Please show all lines of the records that include "text".

Source records
========

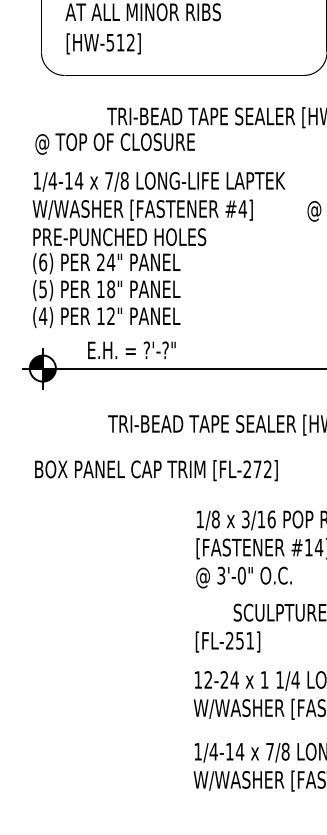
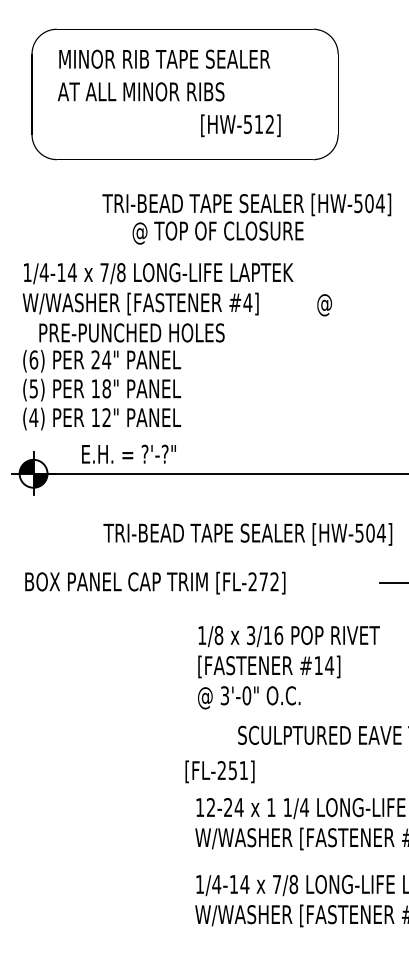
text: (103, 43) -> (240, 125), moved
text: (114, 143) -> (217, 232), moved
text: (119, 236) -> (131, 332), moved
text: (227, 641) -> (219, 771), moved

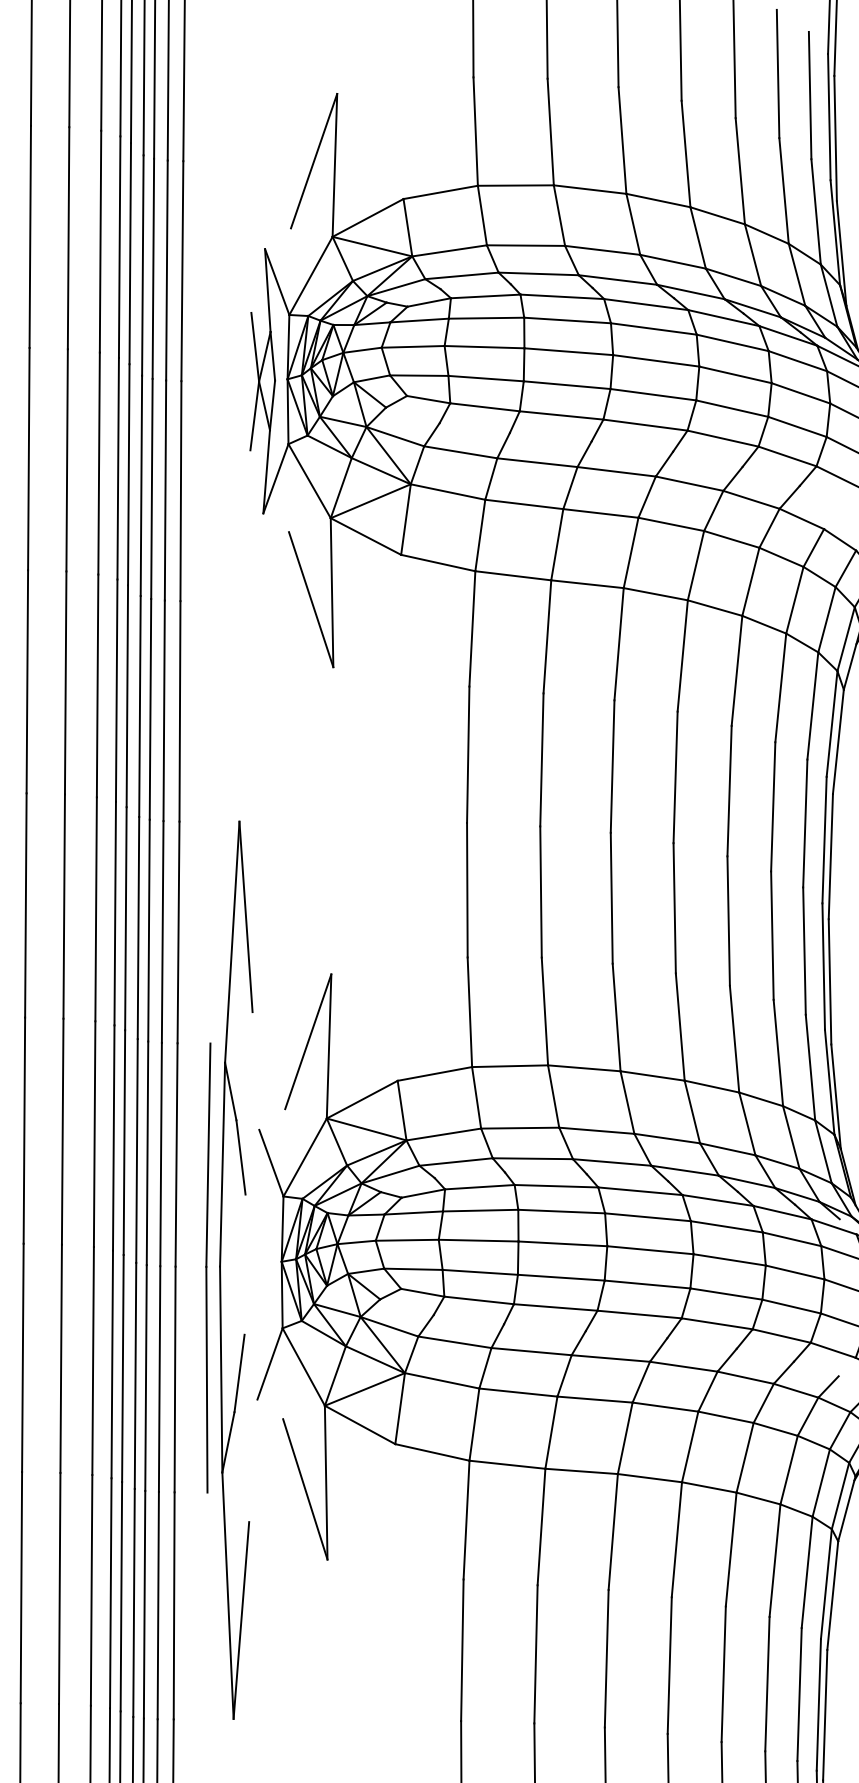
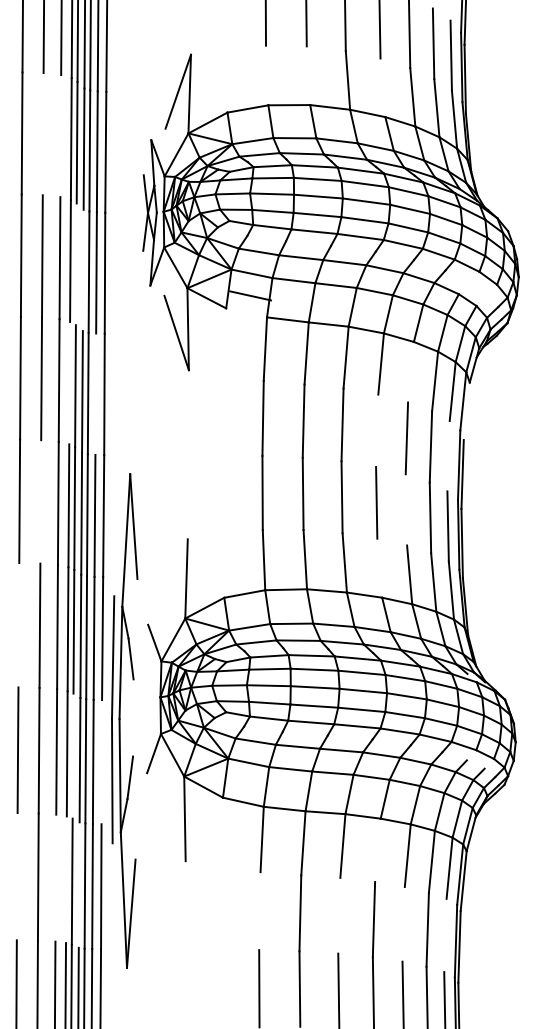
line: (476, 131) -> (267, 75), removed
line: (550, 131) -> (308, 75), removed
line: (685, 153) -> (382, 87), removed
line: (67, 238) -> (42, 134), removed
line: (100, 242) -> (60, 136), removed
line: (127, 475) -> (75, 264), removed
line: (140, 486) -> (82, 270), removed
line: (438, 562) -> (250, 295), moved
line: (736, 669) -> (410, 371), removed
line: (116, 689) -> (69, 382), removed
line: (163, 709) -> (95, 393), removed
line: (837, 740) -> (466, 410), removed
line: (676, 776) -> (377, 430), removed
line: (805, 824) -> (448, 456), removed
line: (63, 905) -> (40, 501), removed
line: (728, 920) -> (406, 509), removed
line: (679, 1025) -> (379, 567), removed
line: (307, 1042) -> (174, 576), removed
line: (23, 1131) -> (18, 625), removed
part: (229, 1269) -> (124, 720), moved
line: (121, 1367) -> (72, 755), removed
line: (174, 1380) -> (101, 762), removed
line: (305, 1489) -> (173, 822), removed
line: (676, 1538) -> (377, 849), removed
line: (20, 1587) -> (16, 876), removed
line: (90, 1589) -> (55, 877), removed
line: (110, 1592) -> (66, 879), removed
line: (132, 1601) -> (78, 884), removed
line: (461, 1650) -> (259, 911), removed
line: (607, 1658) -> (339, 915), removed
line: (723, 1674) -> (403, 924), removed
line: (799, 1694) -> (445, 935), removed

========

* _EXERCISE RESPONSE_:
text: (103, 43) -> (240, 125), moved
text: (114, 143) -> (217, 232), moved
text: (119, 236) -> (131, 332), moved
text: (227, 641) -> (219, 771), moved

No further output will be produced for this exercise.